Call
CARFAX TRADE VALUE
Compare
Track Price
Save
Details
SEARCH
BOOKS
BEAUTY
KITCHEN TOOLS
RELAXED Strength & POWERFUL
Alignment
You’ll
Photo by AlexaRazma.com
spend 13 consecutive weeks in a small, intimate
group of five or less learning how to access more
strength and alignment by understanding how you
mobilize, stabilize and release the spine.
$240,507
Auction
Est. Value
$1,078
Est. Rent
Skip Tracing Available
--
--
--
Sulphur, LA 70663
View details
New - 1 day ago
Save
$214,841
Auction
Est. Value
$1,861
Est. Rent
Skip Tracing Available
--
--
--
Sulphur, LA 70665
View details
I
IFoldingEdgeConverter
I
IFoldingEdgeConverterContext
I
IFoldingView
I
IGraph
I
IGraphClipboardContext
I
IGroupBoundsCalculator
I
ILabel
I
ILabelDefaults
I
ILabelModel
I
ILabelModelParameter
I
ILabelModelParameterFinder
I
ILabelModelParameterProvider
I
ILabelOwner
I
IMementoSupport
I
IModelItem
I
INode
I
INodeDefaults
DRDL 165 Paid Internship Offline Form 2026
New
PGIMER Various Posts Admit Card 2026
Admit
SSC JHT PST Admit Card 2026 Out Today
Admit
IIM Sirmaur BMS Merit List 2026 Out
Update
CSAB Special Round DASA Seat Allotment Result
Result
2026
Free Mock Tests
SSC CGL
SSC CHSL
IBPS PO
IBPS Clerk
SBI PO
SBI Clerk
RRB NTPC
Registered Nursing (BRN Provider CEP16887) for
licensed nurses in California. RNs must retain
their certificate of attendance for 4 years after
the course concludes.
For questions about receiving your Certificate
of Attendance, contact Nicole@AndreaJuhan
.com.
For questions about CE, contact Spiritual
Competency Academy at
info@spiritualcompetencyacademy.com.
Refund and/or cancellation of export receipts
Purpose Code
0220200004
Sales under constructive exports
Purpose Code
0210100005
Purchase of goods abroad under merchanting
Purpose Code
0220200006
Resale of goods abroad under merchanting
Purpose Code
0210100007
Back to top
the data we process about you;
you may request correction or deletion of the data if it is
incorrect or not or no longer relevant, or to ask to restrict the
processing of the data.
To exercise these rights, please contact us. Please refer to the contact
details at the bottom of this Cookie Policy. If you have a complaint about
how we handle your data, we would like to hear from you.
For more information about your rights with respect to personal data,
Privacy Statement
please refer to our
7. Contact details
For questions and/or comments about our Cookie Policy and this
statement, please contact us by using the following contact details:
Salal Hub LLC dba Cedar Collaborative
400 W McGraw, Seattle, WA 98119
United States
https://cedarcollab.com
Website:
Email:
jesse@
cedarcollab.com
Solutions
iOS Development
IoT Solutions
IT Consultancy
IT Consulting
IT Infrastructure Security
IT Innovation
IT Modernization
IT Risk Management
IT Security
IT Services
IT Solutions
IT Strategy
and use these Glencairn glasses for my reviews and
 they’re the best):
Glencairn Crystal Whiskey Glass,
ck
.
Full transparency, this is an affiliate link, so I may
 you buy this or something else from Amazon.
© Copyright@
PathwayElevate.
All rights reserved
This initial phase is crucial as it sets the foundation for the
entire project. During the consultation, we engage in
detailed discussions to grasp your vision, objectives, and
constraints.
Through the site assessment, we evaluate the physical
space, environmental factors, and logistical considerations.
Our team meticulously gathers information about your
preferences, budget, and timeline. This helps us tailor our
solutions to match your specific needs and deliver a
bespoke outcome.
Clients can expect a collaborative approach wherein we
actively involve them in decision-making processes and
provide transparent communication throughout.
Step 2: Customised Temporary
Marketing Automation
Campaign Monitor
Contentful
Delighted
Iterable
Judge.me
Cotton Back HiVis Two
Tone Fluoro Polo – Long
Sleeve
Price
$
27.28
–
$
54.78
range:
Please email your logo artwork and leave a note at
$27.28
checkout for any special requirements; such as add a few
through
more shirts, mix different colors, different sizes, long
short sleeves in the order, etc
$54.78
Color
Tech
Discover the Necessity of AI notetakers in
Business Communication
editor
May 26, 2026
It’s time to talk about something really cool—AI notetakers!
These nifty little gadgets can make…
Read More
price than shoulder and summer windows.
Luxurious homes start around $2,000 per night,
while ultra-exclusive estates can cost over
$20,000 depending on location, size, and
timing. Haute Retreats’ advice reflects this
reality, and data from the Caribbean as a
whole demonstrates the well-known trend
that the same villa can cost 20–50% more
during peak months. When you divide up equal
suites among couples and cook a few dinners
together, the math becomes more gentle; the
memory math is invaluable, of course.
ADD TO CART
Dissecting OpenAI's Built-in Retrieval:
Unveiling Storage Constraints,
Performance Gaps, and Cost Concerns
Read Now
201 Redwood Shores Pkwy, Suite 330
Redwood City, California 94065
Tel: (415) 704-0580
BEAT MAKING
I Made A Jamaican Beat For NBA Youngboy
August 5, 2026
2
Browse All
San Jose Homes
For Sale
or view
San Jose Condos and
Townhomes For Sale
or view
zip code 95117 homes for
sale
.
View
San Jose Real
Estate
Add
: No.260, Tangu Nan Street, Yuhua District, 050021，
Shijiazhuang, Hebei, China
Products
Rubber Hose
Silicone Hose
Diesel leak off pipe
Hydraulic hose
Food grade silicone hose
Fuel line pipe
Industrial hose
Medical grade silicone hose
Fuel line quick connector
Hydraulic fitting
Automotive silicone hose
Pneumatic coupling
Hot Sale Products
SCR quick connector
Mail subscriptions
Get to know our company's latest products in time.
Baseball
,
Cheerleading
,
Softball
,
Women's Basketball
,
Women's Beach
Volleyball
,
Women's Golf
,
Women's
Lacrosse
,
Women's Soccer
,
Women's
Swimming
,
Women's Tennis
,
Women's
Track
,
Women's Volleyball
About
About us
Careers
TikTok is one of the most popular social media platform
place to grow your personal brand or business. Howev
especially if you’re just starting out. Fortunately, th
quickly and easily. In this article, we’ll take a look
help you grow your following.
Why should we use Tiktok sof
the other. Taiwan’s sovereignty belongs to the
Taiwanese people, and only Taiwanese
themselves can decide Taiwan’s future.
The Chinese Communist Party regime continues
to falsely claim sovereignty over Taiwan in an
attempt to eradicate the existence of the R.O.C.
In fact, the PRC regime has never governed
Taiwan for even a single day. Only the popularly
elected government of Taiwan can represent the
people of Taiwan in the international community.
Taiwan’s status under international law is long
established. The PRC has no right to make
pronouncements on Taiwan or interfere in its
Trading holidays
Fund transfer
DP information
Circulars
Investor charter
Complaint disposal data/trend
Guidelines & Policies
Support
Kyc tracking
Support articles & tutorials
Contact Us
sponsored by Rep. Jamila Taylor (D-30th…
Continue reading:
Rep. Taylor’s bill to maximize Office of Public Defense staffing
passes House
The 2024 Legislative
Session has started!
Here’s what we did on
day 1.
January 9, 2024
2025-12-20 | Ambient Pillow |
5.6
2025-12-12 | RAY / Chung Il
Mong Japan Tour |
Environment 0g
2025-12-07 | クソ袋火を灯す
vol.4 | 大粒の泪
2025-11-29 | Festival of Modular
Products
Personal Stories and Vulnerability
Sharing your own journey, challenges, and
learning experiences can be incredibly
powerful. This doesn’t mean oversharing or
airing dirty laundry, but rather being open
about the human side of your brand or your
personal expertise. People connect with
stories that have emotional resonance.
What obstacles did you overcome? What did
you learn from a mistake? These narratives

▶ _Your instructions_
Reproduce every line of the data above word for word, in the same order and with the same line breaks.

▶ _Response_
Call
CARFAX TRADE VALUE
Compare
Track Price
Save
Details
SEARCH
BOOKS
BEAUTY
KITCHEN TOOLS
RELAXED Strength & POWERFUL
Alignment
You’ll
Photo by AlexaRazma.com
spend 13 consecutive weeks in a small, intimate
group of five or less learning how to access more
strength and alignment by understanding how you
mobilize, stabilize and release the spine.
$240,507
Auction
Est. Value
$1,078
Est. Rent
Skip Tracing Available
--
--
--
Sulphur, LA 70663
View details
New - 1 day ago
Save
$214,841
Auction
Est. Value
$1,861
Est. Rent
Skip Tracing Available
--
--
--
Sulphur, LA 70665
View details
I
IFoldingEdgeConverter
I
IFoldingEdgeConverterContext
I
IFoldingView
I
IGraph
I
IGraphClipboardContext
I
IGroupBoundsCalculator
I
ILabel
I
ILabelDefaults
I
ILabelModel
I
ILabelModelParameter
I
ILabelModelParameterFinder
I
ILabelModelParameterProvider
I
ILabelOwner
I
IMementoSupport
I
IModelItem
I
INode
I
INodeDefaults
DRDL 165 Paid Internship Offline Form 2026
New
PGIMER Various Posts Admit Card 2026
Admit
SSC JHT PST Admit Card 2026 Out Today
Admit
IIM Sirmaur BMS Merit List 2026 Out
Update
CSAB Special Round DASA Seat Allotment Result
Result
2026
Free Mock Tests
SSC CGL
SSC CHSL
IBPS PO
IBPS Clerk
SBI PO
SBI Clerk
RRB NTPC
Registered Nursing (BRN Provider CEP16887) for
licensed nurses in California. RNs must retain
their certificate of attendance for 4 years after
the course concludes.
For questions about receiving your Certificate
of Attendance, contact Nicole@AndreaJuhan
.com.
For questions about CE, contact Spiritual
Competency Academy at
info@spiritualcompetencyacademy.com.
Refund and/or cancellation of export receipts
Purpose Code
0220200004
Sales under constructive exports
Purpose Code
0210100005
Purchase of goods abroad under merchanting
Purpose Code
0220200006
Resale of goods abroad under merchanting
Purpose Code
0210100007
Back to top
the data we process about you;
you may request correction or deletion of the data if it is
incorrect or not or no longer relevant, or to ask to restrict the
processing of the data.
To exercise these rights, please contact us. Please refer to the contact
details at the bottom of this Cookie Policy. If you have a complaint about
how we handle your data, we would like to hear from you.
For more information about your rights with respect to personal data,
Privacy Statement
please refer to our
7. Contact details
For questions and/or comments about our Cookie Policy and this
statement, please contact us by using the following contact details:
Salal Hub LLC dba Cedar Collaborative
400 W McGraw, Seattle, WA 98119
United States
https://cedarcollab.com
Website:
Email:
jesse@
cedarcollab.com
Solutions
iOS Development
IoT Solutions
IT Consultancy
IT Consulting
IT Infrastructure Security
IT Innovation
IT Modernization
IT Risk Management
IT Security
IT Services
IT Solutions
IT Strategy
and use these Glencairn glasses for my reviews and
 they’re the best):
Glencairn Crystal Whiskey Glass,
ck
.
Full transparency, this is an affiliate link, so I may
 you buy this or something else from Amazon.
© Copyright@
PathwayElevate.
All rights reserved
This initial phase is crucial as it sets the foundation for the
entire project. During the consultation, we engage in
detailed discussions to grasp your vision, objectives, and
constraints.
Through the site assessment, we evaluate the physical
space, environmental factors, and logistical considerations.
Our team meticulously gathers information about your
preferences, budget, and timeline. This helps us tailor our
solutions to match your specific needs and deliver a
bespoke outcome.
Clients can expect a collaborative approach wherein we
actively involve them in decision-making processes and
provide transparent communication throughout.
Step 2: Customised Temporary
Marketing Automation
Campaign Monitor
Contentful
Delighted
Iterable
Judge.me
Cotton Back HiVis Two
Tone Fluoro Polo – Long
Sleeve
Price
$
27.28
–
$
54.78
range:
Please email your logo artwork and leave a note at
$27.28
checkout for any special requirements; such as add a few
through
more shirts, mix different colors, different sizes, long
short sleeves in the order, etc
$54.78
Color
Tech
Discover the Necessity of AI notetakers in
Business Communication
editor
May 26, 2026
It’s time to talk about something really cool—AI notetakers!
These nifty little gadgets can make…
Read More
price than shoulder and summer windows.
Luxurious homes start around $2,000 per night,
while ultra-exclusive estates can cost over
$20,000 depending on location, size, and
timing. Haute Retreats’ advice reflects this
reality, and data from the Caribbean as a
whole demonstrates the well-known trend
that the same villa can cost 20–50% more
during peak months. When you divide up equal
suites among couples and cook a few dinners
together, the math becomes more gentle; the
memory math is invaluable, of course.
ADD TO CART
Dissecting OpenAI's Built-in Retrieval:
Unveiling Storage Constraints,
Performance Gaps, and Cost Concerns
Read Now
201 Redwood Shores Pkwy, Suite 330
Redwood City, California 94065
Tel: (415) 704-0580
BEAT MAKING
I Made A Jamaican Beat For NBA Youngboy
August 5, 2026
2
Browse All
San Jose Homes
For Sale
or view
San Jose Condos and
Townhomes For Sale
or view
zip code 95117 homes for
sale
.
View
San Jose Real
Estate
Add
: No.260, Tangu Nan Street, Yuhua District, 050021，
Shijiazhuang, Hebei, China
Products
Rubber Hose
Silicone Hose
Diesel leak off pipe
Hydraulic hose
Food grade silicone hose
Fuel line pipe
Industrial hose
Medical grade silicone hose
Fuel line quick connector
Hydraulic fitting
Automotive silicone hose
Pneumatic coupling
Hot Sale Products
SCR quick connector
Mail subscriptions
Get to know our company's latest products in time.
Baseball
,
Cheerleading
,
Softball
,
Women's Basketball
,
Women's Beach
Volleyball
,
Women's Golf
,
Women's
Lacrosse
,
Women's Soccer
,
Women's
Swimming
,
Women's Tennis
,
Women's
Track
,
Women's Volleyball
About
About us
Careers
TikTok is one of the most popular social media platform
place to grow your personal brand or business. Howev
especially if you’re just starting out. Fortunately, th
quickly and easily. In this article, we’ll take a look
help you grow your following.
Why should we use Tiktok sof
the other. Taiwan’s sovereignty belongs to the
Taiwanese people, and only Taiwanese
themselves can decide Taiwan’s future.
The Chinese Communist Party regime continues
to falsely claim sovereignty over Taiwan in an
attempt to eradicate the existence of the R.O.C.
In fact, the PRC regime has never governed
Taiwan for even a single day. Only the popularly
elected government of Taiwan can represent the
people of Taiwan in the international community.
Taiwan’s status under international law is long
established. The PRC has no right to make
pronouncements on Taiwan or interfere in its
Trading holidays
Fund transfer
DP information
Circulars
Investor charter
Complaint disposal data/trend
Guidelines & Policies
Support
Kyc tracking
Support articles & tutorials
Contact Us
sponsored by Rep. Jamila Taylor (D-30th…
Continue reading:
Rep. Taylor’s bill to maximize Office of Public Defense staffing
passes House
The 2024 Legislative
Session has started!
Here’s what we did on
day 1.
January 9, 2024
2025-12-20 | Ambient Pillow |
5.6
2025-12-12 | RAY / Chung Il
Mong Japan Tour |
Environment 0g
2025-12-07 | クソ袋火を灯す
vol.4 | 大粒の泪
2025-11-29 | Festival of Modular
Products
Personal Stories and Vulnerability
Sharing your own journey, challenges, and
learning experiences can be incredibly
powerful. This doesn’t mean oversharing or
airing dirty laundry, but rather being open
about the human side of your brand or your
personal expertise. People connect with
stories that have emotional resonance.
What obstacles did you overcome? What did
you learn from a mistake? These narratives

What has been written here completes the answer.